▶ **Records contained in a dataset**

BEGIN

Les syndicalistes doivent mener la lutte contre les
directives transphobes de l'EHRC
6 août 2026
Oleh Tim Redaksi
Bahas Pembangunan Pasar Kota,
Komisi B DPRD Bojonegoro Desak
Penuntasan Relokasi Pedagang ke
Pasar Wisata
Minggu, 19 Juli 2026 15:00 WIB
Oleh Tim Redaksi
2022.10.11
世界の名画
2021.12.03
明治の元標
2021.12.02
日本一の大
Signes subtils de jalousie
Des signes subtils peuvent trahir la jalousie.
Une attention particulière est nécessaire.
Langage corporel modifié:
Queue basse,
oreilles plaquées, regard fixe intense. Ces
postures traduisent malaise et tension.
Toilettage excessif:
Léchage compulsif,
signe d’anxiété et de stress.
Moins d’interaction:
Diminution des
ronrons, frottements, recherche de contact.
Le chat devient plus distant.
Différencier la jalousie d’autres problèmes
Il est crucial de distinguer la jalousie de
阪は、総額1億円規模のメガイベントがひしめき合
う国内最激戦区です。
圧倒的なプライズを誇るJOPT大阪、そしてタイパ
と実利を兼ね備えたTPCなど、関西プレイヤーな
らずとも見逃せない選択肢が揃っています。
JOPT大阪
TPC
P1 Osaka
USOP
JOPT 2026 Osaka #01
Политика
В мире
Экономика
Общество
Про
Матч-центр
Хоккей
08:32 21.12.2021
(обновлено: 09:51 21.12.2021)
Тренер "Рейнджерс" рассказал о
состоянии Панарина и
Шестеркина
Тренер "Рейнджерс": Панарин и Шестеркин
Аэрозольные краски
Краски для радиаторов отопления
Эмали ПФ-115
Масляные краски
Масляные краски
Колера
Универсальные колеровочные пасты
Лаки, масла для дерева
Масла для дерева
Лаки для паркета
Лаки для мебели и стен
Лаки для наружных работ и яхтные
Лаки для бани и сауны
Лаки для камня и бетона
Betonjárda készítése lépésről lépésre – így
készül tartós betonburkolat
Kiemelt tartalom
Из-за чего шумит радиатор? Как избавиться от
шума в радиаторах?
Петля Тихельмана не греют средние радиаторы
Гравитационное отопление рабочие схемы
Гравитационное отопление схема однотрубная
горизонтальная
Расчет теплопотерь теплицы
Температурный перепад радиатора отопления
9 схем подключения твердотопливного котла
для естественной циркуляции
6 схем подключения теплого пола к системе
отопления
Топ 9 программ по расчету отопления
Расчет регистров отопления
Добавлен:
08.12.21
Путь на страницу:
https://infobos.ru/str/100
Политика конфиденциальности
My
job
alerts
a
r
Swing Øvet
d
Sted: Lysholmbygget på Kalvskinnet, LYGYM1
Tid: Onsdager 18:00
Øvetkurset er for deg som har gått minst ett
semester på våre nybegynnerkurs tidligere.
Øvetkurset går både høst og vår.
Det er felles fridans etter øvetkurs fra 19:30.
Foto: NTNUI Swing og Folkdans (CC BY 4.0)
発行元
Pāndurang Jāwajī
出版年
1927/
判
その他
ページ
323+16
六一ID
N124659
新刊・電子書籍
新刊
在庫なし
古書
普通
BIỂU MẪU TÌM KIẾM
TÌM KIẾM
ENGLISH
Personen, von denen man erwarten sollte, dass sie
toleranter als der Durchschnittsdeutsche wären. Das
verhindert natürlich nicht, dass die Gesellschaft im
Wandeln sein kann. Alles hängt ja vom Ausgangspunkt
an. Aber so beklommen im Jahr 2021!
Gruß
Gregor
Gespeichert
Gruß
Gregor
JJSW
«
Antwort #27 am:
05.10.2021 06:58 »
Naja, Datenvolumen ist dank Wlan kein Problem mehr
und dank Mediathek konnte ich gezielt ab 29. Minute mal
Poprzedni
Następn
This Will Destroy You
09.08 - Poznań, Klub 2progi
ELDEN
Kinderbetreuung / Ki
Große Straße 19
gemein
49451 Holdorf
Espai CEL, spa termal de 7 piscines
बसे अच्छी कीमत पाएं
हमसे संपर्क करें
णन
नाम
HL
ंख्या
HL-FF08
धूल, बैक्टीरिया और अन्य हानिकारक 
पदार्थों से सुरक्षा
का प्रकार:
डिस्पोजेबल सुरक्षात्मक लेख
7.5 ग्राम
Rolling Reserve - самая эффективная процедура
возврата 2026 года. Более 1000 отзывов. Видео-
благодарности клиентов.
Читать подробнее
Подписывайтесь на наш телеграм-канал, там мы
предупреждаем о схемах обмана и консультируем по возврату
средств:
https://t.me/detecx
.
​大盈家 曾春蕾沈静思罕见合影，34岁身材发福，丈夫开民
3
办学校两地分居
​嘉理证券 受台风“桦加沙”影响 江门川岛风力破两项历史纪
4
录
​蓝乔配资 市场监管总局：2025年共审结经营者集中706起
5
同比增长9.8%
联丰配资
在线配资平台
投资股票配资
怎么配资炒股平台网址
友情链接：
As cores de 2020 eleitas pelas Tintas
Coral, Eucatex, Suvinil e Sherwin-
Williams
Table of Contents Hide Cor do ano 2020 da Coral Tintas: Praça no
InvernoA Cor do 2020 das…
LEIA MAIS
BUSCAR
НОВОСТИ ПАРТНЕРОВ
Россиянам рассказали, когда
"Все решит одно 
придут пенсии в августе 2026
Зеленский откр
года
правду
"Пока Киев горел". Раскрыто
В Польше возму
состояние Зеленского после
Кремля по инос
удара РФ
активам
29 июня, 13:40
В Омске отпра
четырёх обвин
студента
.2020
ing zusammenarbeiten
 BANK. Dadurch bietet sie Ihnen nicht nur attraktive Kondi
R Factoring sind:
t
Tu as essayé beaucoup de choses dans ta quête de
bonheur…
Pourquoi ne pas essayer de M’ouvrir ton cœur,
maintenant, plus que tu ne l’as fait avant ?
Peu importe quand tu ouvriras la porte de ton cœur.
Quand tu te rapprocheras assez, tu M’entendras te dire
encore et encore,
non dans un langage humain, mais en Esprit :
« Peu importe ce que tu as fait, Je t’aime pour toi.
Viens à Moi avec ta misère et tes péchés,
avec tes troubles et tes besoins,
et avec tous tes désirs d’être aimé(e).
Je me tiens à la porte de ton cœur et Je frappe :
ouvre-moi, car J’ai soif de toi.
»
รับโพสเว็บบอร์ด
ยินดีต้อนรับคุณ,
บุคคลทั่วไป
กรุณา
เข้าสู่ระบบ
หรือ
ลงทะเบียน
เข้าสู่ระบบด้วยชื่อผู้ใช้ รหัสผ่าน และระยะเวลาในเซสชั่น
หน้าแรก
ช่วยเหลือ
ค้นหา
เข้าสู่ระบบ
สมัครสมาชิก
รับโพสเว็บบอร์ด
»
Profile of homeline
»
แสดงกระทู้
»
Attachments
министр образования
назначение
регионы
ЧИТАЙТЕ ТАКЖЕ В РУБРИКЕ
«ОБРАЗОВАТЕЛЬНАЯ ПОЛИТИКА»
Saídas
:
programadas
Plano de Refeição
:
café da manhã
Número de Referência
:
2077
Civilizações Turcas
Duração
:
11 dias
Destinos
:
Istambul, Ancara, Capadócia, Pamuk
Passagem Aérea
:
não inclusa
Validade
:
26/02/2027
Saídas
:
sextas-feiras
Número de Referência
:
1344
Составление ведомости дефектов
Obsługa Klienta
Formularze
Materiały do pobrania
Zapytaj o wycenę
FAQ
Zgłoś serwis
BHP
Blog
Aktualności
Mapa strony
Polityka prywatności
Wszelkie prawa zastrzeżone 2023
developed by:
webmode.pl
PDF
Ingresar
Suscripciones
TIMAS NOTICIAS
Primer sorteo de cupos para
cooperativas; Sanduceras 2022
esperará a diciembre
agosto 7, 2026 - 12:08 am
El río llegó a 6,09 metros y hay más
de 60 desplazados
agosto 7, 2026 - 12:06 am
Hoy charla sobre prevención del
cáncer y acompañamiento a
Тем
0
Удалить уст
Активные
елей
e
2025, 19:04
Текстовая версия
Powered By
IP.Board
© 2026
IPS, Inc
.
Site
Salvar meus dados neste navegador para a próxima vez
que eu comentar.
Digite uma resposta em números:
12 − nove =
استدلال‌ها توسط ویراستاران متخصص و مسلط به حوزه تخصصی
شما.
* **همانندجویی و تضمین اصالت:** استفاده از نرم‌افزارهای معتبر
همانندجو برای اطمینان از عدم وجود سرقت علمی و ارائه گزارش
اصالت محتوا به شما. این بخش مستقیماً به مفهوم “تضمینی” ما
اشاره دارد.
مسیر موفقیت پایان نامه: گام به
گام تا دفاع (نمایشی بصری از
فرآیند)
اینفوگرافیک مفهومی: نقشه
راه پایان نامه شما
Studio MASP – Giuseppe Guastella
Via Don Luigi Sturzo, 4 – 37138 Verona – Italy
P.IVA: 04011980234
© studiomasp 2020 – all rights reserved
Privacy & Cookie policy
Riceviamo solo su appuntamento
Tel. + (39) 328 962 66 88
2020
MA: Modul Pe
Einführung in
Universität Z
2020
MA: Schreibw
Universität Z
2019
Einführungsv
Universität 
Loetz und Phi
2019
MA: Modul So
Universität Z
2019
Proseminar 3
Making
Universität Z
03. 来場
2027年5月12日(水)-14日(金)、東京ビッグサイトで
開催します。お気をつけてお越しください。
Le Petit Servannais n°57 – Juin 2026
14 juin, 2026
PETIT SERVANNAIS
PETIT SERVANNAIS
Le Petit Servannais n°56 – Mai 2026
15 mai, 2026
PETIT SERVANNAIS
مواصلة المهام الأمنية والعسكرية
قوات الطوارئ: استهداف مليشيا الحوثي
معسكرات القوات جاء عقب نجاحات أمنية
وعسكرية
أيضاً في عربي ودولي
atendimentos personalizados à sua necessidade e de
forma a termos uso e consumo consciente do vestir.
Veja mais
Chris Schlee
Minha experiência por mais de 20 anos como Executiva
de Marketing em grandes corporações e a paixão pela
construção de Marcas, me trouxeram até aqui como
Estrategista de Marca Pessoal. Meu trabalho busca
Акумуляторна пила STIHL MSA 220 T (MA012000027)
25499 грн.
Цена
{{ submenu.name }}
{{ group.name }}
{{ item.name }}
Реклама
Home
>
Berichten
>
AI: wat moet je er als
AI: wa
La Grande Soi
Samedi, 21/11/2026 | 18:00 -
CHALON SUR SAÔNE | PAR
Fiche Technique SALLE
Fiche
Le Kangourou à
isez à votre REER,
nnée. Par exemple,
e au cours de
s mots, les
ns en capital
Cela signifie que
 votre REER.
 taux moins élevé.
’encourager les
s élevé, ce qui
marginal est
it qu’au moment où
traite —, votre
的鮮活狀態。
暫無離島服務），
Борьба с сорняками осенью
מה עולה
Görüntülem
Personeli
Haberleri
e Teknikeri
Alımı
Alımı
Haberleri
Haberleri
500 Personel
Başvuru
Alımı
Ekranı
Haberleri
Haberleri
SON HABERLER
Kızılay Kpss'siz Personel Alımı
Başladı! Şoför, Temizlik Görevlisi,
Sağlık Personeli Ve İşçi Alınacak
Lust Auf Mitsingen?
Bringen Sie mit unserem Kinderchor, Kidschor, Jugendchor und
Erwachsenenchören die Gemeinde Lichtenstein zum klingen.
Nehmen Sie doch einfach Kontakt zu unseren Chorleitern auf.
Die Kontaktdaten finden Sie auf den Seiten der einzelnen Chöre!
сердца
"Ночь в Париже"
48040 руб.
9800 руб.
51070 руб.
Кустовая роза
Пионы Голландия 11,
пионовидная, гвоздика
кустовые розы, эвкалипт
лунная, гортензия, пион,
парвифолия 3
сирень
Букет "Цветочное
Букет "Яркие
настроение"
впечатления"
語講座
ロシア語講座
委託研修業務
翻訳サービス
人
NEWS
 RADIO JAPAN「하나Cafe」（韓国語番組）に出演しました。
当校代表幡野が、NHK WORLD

END

▶ **What is expected**
Above are some records; copy each line there that contains "como".

▶ **Result of the exercise**
Minha experiência por mais de 20 anos como Executiva
construção de Marcas, me trouxeram até aqui como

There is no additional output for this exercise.